Natuurbeschermingswet 1998

In de Natuurbeschermingswet 1998 worden twee typen beschermde gebieden onderscheiden, de 'Natura 2000' gebieden (artikel 10a) en de beschermde natuurmonumenten (artikel 10). Onder 'Natura 2000' gebieden worden verstaan de Vogelrichtlijngebieden en de Habitatrichtlijngebieden. Voor veel Habitatrichtlijngebieden geldt overigens dat deze nog wel formeel als zodanig moeten worden aangewezen door de minister van Economische zaken, Landbouw en Innovatie, omdat daarvoor nog instandhoudingsdoelstellingen moeten worden vastgesteld. Zo lang de Habitatrichtlijngebieden nog niet definitief zijn aangewezen dient nog te worden getoetst aan de communautaire lijst, zijnde de lijst van gebieden zoals die indertijd zijn aangemeld bij de Europese Commissie. Onder beschermde natuurmonumenten worden die natuurgebieden verstaan die op grond van de “oude” Natuurbeschermingswet reeds als zodanig waren vastgesteld. Voor zover de beschermde natuurmonumenten overlappen met Natura 2000 gebieden geldt dat de status “beschermd natuurmonument” voor die betreffende gebieden is komen te vervallen, de beschermde waarden voor het betreffende gebied – voor zover die niet ook onder de instandhoudingsdoelstelling van het Natura 2000 gebied vallen – blijven echter voor die gebieden onverminderd van kracht. Op grond van de Natuurbeschermingswet 1998 dienen voor alle Natura 2000 gebieden instandhoudingsdoelstellingen en een beheerplan te worden vastgesteld. Bestaand gebruik mag worden voortgezet, mits niet conflicterend met de instandhoudingsdoelstellingen en als zodanig vastgelegd in het beheerplan. Voor alle andere activiteiten is een vergunning van Gedeputeerde Staten (met uitzondering van die gebieden waar op grond van het Besluit vergunningen Natuurbeschermingswet 1998 de staatssecretaris van Economische zaken, Landbouw en Innovatie bevoegd gezag is) vereist.

[Opgeslagen gegevensrecords]
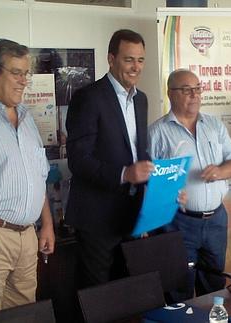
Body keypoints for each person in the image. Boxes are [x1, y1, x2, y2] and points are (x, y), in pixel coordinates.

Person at [0, 39, 55, 312]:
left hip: (28, 236)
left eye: (26, 74)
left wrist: (47, 224)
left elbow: (37, 176)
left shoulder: (28, 118)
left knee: (24, 314)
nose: (24, 81)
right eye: (16, 73)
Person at [65, 29, 154, 287]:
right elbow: (78, 160)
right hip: (97, 219)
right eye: (129, 59)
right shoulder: (88, 97)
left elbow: (140, 155)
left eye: (140, 60)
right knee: (98, 297)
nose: (135, 67)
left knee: (129, 291)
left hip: (131, 215)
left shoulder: (141, 100)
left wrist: (163, 188)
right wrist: (125, 174)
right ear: (111, 59)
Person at [148, 69, 231, 300]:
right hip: (179, 223)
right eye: (186, 90)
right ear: (170, 93)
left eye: (197, 88)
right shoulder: (157, 132)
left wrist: (220, 171)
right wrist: (166, 193)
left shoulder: (214, 125)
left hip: (216, 221)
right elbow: (146, 179)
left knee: (215, 286)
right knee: (179, 289)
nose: (194, 95)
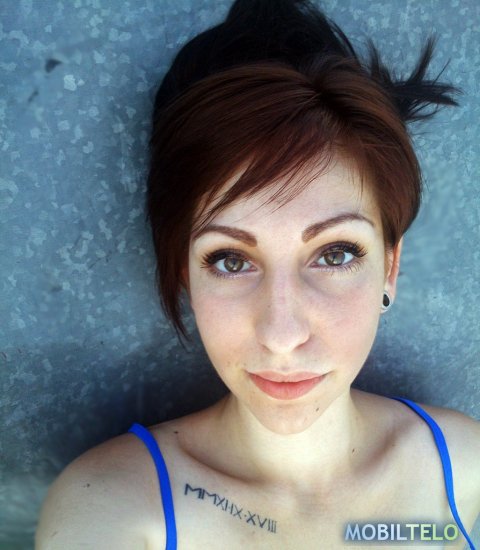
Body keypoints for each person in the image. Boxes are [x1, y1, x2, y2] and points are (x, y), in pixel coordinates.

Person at [36, 0, 479, 548]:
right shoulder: (111, 510)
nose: (282, 335)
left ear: (389, 266)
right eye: (231, 260)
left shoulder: (465, 468)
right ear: (184, 272)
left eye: (335, 254)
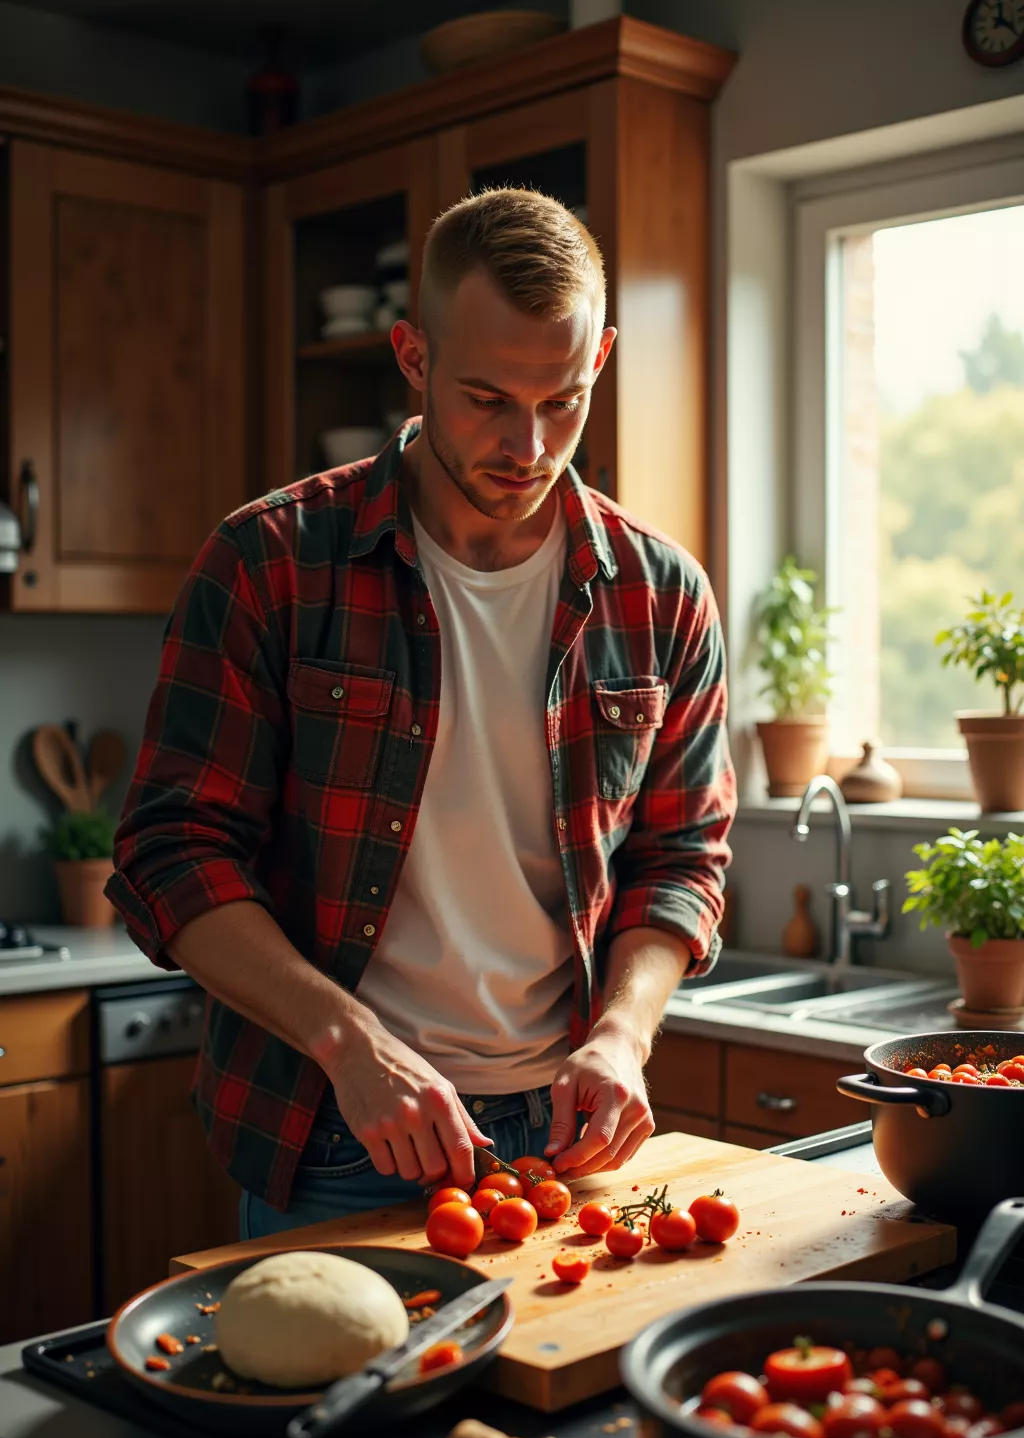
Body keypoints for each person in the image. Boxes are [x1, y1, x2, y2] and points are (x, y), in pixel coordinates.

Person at [107, 188, 736, 1240]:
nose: (528, 446)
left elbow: (682, 858)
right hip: (337, 1125)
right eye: (487, 398)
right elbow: (173, 851)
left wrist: (622, 1037)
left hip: (565, 1135)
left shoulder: (662, 593)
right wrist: (352, 1044)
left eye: (564, 400)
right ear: (411, 355)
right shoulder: (270, 561)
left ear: (602, 359)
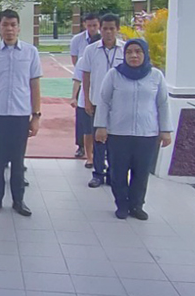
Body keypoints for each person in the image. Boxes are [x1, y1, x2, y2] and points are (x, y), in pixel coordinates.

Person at [92, 39, 172, 220]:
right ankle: (122, 204)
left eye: (138, 51)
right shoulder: (114, 75)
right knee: (118, 172)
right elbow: (103, 101)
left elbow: (163, 104)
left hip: (147, 134)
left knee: (141, 172)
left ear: (145, 54)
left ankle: (136, 205)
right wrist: (101, 126)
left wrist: (165, 130)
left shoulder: (156, 76)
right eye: (129, 52)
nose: (133, 55)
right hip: (118, 133)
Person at [0, 9, 42, 216]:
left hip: (20, 115)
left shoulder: (30, 53)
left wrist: (36, 116)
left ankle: (18, 200)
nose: (9, 29)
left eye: (13, 25)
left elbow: (35, 86)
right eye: (5, 25)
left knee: (18, 160)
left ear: (19, 27)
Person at [78, 13, 126, 189]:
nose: (108, 32)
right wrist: (87, 100)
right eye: (105, 28)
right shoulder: (91, 50)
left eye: (112, 28)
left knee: (116, 141)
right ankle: (98, 173)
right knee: (98, 139)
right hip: (97, 102)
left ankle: (114, 174)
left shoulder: (125, 49)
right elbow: (86, 76)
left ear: (117, 29)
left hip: (119, 104)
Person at [69, 13, 101, 158]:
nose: (92, 28)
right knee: (83, 119)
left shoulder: (103, 38)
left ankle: (99, 149)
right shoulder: (77, 40)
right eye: (89, 25)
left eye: (95, 25)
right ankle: (81, 146)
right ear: (84, 25)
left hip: (100, 85)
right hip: (84, 78)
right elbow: (74, 59)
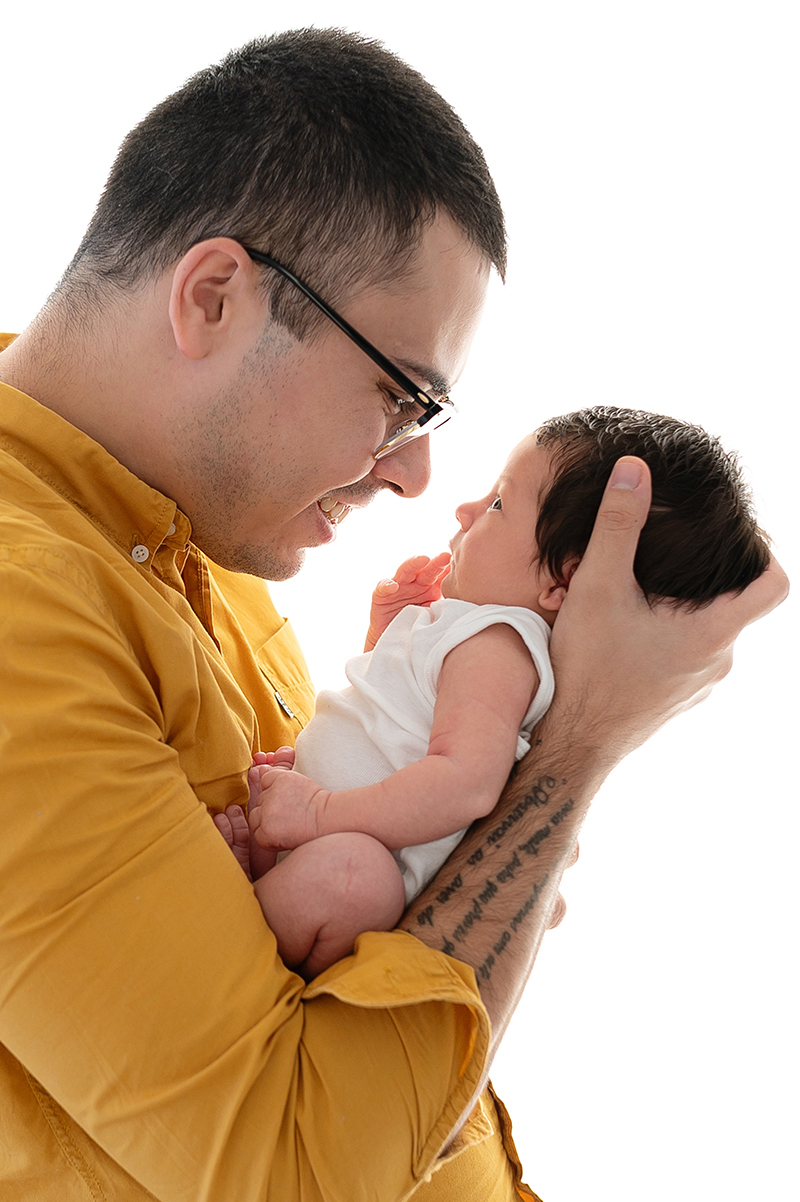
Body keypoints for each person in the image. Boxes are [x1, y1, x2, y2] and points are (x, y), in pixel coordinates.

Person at [0, 26, 786, 1202]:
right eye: (399, 393)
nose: (417, 476)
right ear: (214, 295)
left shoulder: (199, 549)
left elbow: (379, 946)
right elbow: (300, 1169)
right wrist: (575, 755)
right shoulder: (24, 605)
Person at [216, 406, 770, 980]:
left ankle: (240, 931)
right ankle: (267, 882)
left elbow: (465, 784)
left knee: (354, 878)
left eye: (500, 504)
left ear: (563, 581)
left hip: (361, 863)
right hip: (313, 837)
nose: (466, 510)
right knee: (329, 844)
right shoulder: (472, 636)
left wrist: (320, 812)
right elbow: (398, 717)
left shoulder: (498, 647)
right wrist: (388, 635)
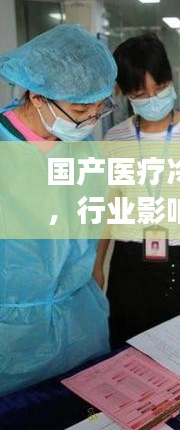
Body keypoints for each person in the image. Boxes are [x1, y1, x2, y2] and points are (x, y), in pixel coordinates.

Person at [0, 24, 117, 396]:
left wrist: (96, 270)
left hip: (81, 324)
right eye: (81, 109)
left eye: (100, 107)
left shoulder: (82, 147)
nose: (91, 119)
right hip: (12, 340)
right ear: (37, 97)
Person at [95, 33, 180, 349]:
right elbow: (108, 210)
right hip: (128, 263)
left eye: (161, 88)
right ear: (125, 93)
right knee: (126, 354)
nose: (153, 99)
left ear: (171, 79)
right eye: (141, 93)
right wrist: (97, 266)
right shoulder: (115, 139)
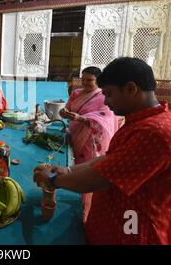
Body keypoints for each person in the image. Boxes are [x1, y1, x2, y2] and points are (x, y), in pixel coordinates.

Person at [33, 57, 171, 244]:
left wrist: (53, 179)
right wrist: (69, 170)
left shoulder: (155, 133)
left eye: (109, 94)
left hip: (134, 232)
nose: (107, 102)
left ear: (131, 89)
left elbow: (100, 178)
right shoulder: (144, 123)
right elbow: (110, 160)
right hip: (121, 223)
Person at [59, 66, 118, 222]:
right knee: (74, 166)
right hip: (75, 134)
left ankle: (86, 209)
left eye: (89, 80)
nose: (85, 83)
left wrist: (81, 119)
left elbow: (105, 119)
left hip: (90, 140)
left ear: (98, 81)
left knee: (87, 172)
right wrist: (64, 112)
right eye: (83, 79)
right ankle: (75, 196)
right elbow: (68, 109)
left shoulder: (102, 97)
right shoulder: (76, 93)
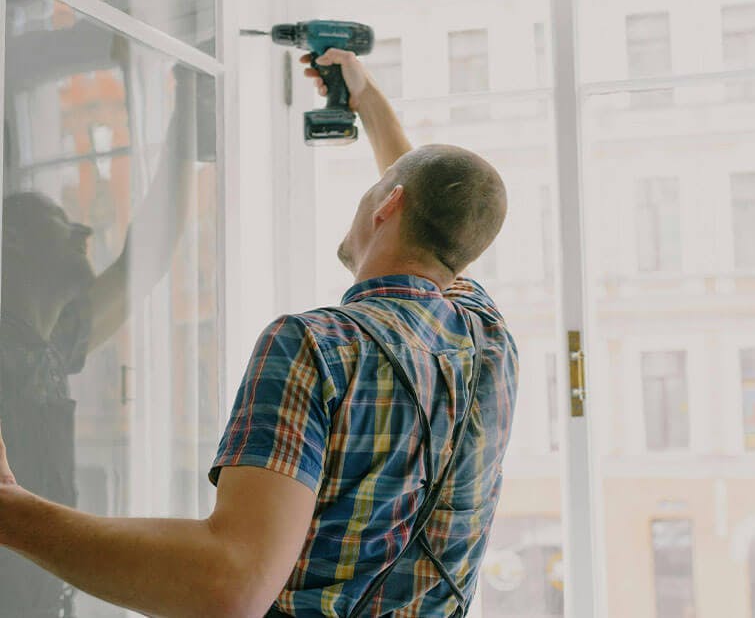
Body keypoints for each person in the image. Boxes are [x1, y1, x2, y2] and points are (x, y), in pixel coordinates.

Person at [0, 48, 518, 617]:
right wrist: (365, 99)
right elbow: (439, 220)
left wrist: (11, 512)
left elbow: (233, 583)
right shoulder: (488, 338)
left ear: (387, 204)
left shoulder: (317, 347)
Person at [0, 30, 198, 618]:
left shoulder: (53, 341)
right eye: (60, 220)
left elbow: (149, 255)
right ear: (11, 242)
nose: (84, 231)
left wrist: (185, 103)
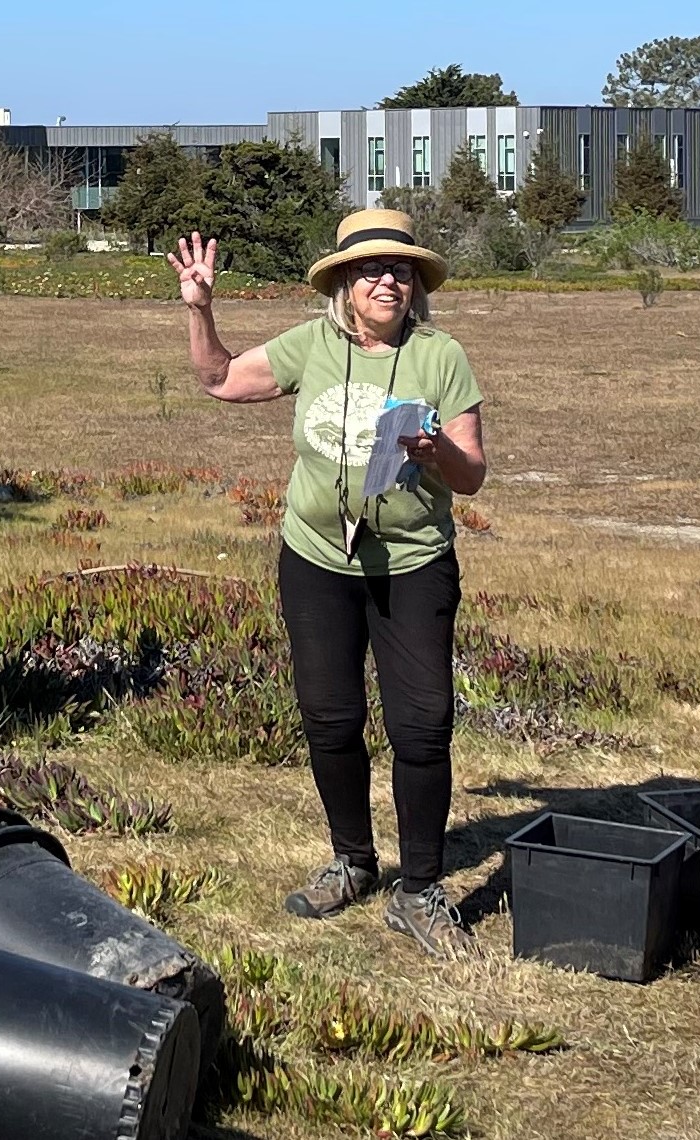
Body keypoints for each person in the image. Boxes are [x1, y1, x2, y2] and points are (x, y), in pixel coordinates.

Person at [168, 209, 487, 958]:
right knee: (331, 718)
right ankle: (352, 861)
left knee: (422, 724)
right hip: (316, 560)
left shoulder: (442, 358)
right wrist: (201, 309)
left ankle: (420, 892)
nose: (388, 279)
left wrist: (437, 451)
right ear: (343, 283)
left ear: (416, 285)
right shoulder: (311, 346)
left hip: (410, 564)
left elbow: (472, 477)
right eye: (372, 269)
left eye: (401, 269)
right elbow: (218, 379)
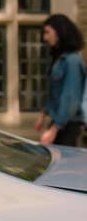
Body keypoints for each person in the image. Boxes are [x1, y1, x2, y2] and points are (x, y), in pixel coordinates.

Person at [34, 14, 86, 146]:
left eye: (47, 32)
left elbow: (70, 97)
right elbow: (55, 93)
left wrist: (55, 128)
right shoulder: (60, 59)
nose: (45, 38)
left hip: (69, 125)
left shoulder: (72, 61)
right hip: (61, 123)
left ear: (60, 32)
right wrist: (44, 113)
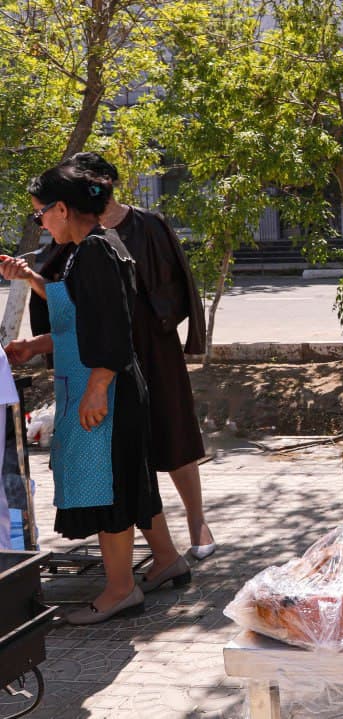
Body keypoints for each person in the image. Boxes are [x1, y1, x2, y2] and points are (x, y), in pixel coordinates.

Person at [2, 164, 189, 625]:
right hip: (98, 383)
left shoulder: (96, 254)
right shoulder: (89, 250)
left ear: (63, 209)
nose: (40, 223)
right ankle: (167, 560)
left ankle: (121, 589)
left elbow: (112, 328)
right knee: (129, 479)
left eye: (41, 214)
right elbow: (79, 317)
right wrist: (32, 306)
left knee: (109, 489)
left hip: (102, 387)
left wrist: (98, 389)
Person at [32, 153, 215, 562]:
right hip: (106, 353)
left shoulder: (140, 227)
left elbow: (177, 282)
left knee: (173, 431)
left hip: (151, 344)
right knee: (126, 454)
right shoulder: (75, 236)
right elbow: (66, 296)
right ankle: (162, 555)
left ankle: (195, 520)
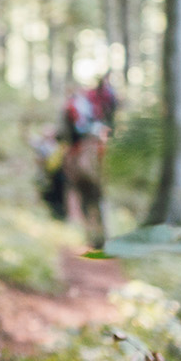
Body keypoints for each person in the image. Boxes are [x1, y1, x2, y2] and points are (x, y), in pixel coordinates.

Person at [58, 76, 117, 249]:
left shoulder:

__Opdrachten__
- 1) Kun je de tekst over de Natuurbeschermingswet 1998 in twee zinnen samenvatten?
- 2) Kun je de tekst over de Natuurbeschermingswet 1998 verder schrijven, aansluitend op de laatste zin?

__Antwoorden__
- 1) De Natuurbeschermingswet 1998 onderscheidt twee typen beschermde gebieden: Natura 2000-gebieden, namelijk Vogelrichtlijn- en Habitatrichtlijngebieden, en beschermde natuurmonumenten die al onder de oude wet als zodanig waren vastgesteld. Voor alle Natura 2000-gebieden moeten instandhoudingsdoelstellingen en een beheerplan worden vastgesteld; bestaand gebruik mag doorgaan als het daarmee niet conflicteert en in het beheerplan is vastgelegd, terwijl andere activiteiten een vergunning vereisen, in de regel van Gedeputeerde Staten.

- 2)
Nota Ruimte

In de Nota Ruimte is de visie van het Rijk op de natuur en het landelijk gebied vastgelegd. De nota richt zich op het behoud, herstel en ontwikkeling van wezenlijke natuurlijke kenmerken en waarden. Vanuit deze doelstelling is de Ecologische Hoofdstructuur (EHS) in het leven geroepen en worden ganzenfoerageergebied en weidevogelgebied aangewezen. Het rijksbeleid uit de Nota Ruimte dient door provincies en gemeenten te worden doorvertaald in ruimtelijke plannen, zoals structuurvisies en bestemmingsplannen. De EHS, het ganzenfoerageergebied en het weidevogelgebied vallen niet onder de werking van de gebiedsbescherming zoals geregeld in de Natuurbeschermingswet 1998.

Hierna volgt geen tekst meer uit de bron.